Escaping from the Barren Plateau via Gaussian Initializations in Deep Variational Quantum Circuits
This addresses a critical trainability issue for quantum machine learning practitioners, enabling deeper circuits for practical tasks, though it is incremental as it builds on known initialization methods.
The paper tackles the vanishing gradient problem in deep variational quantum circuits by proposing a Gaussian initialization strategy, proving that gradient norms decay polynomially rather than exponentially with qubit number and circuit depth, and validating this with experiments in quantum simulation and chemistry.
Variational quantum circuits have been widely employed in quantum simulation and quantum machine learning in recent years.
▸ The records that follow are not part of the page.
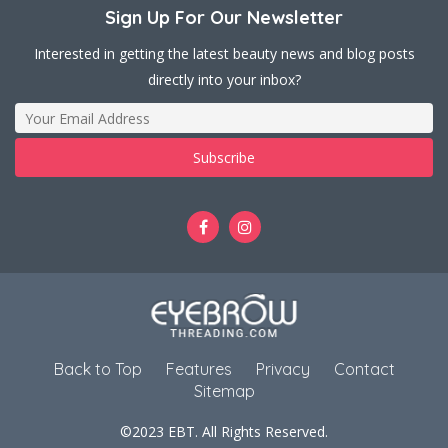
Sign Up For Our Newsletter
Interested in getting the latest beauty news and blog posts
directly into your inbox?
Back to Top
Features
Privacy
Contact
Sitemap
©2023 EBT. All Rights Reserved.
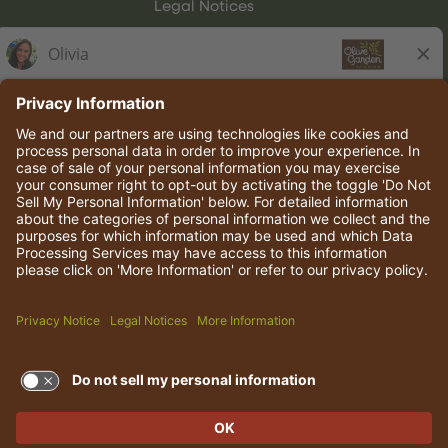
Legal Notices
Olive Garden Italian Kitchen
Employee Onboarding
© 2026 Darden Concepts, Inc. All rights reserved.
TERMS OF USE AND
PRIVACY POLICY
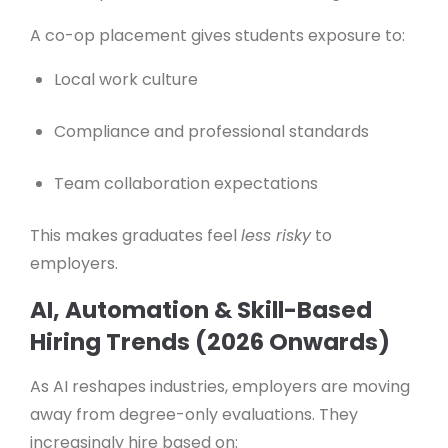
A co-op placement gives students exposure to:
Local work culture
Compliance and professional standards
Team collaboration expectations
This makes graduates feel
less risky
to
employers.
AI, Automation & Skill-Based
Hiring Trends (2026 Onwards)
As AI reshapes industries, employers are moving
away from degree-only evaluations. They
increasingly hire based on:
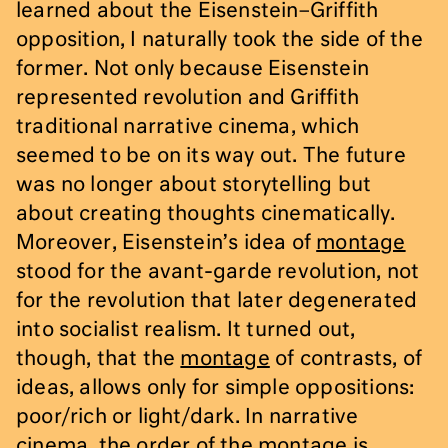
learned about the Eisenstein–Griffith
opposition, I naturally took the side of the
former. Not only because Eisenstein
represented revolution and Griffith
traditional narrative cinema, which
seemed to be on its way out. The future
was no longer about storytelling but
about creating thoughts cinematically.
Moreover, Eisenstein’s idea of
montage
stood for the avant-garde revolution, not
for the revolution that later degenerated
into socialist realism. It turned out,
though, that the
montage
of contrasts, of
ideas, allows only for simple oppositions:
poor/rich or light/dark. In narrative
cinema, the order of the
montage
is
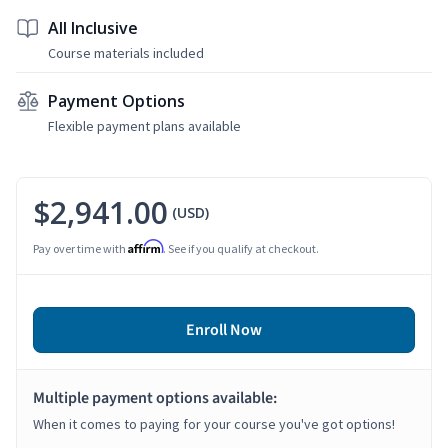
All Inclusive
Course materials included
Payment Options
Flexible payment plans available
$2,941.00
(USD)
Affirm
Pay over time with
. See if you qualify at checkout.
Enroll Now
Multiple payment options available:
When it comes to paying for your course you've got options!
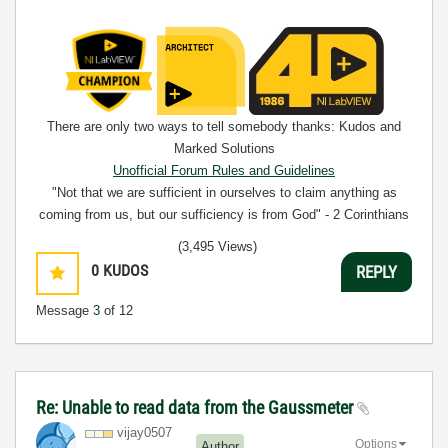
There are only two ways to tell somebody thanks: Kudos and
Marked Solutions
Unofficial Forum Rules and Guidelines
"Not that we are sufficient in ourselves to claim anything as
coming from us, but our sufficiency is from God" - 2 Corinthians
3:5
(3,495 Views)
0
KUDOS
REPLY
Message
3
of 12
Re: Unable to read data from the Gaussmeter
vijay0507
Options
Author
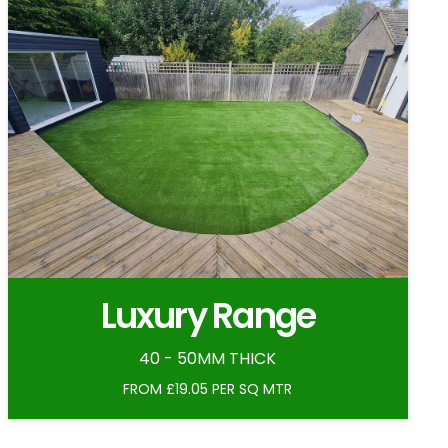
Luxury Range
40 - 50MM THICK
FROM £19.05 PER SQ MTR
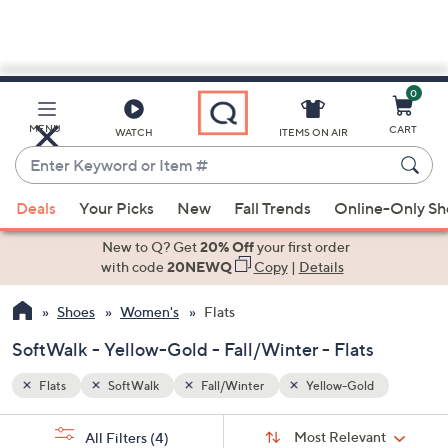
0
Skip
to
Main
MENU
CART
WATCH
ITEMS ON AIR
Content
Enter
Keyword
When
or
Deals
Your Picks
New
Fall Trends
Online-Only S
suggestions
Item
are
New to Q? Get
20% Off
your first order
#
available,
with code
20NEWQ
Copy
|
Details
use
Shoes
Women's
Flats
the
up
SoftWalk - Yellow-Gold - Fall/Winter - Flats
and
down
Flats
SoftWalk
Fall/Winter
Yellow-Gold
arrow
Sort
s
keys
Sort:
Most Relevant
All Filters
(4)
By:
However, quantum circuits with random structures have poor trainability due to the exponentially vanishing gradient with respect to the circuit depth and the qubit number. This result leads to a general standpoint that deep quantum circuits would not be feasible for practical tasks. In this work, we propose an initialization strategy with theoretical guarantees for the vanishing gradient problem in general deep quantum circuits. Specifically, we prove that under proper Gaussian initialized parameters, the norm of the gradient decays at most polynomially when the qubit number and the circuit depth increase. Our theoretical results hold for both the local and the global observable cases, where the latter was believed to have vanishing gradients even for very shallow circuits. Experimental results verify our theoretical findings in the quantum simulation and quantum chemistry.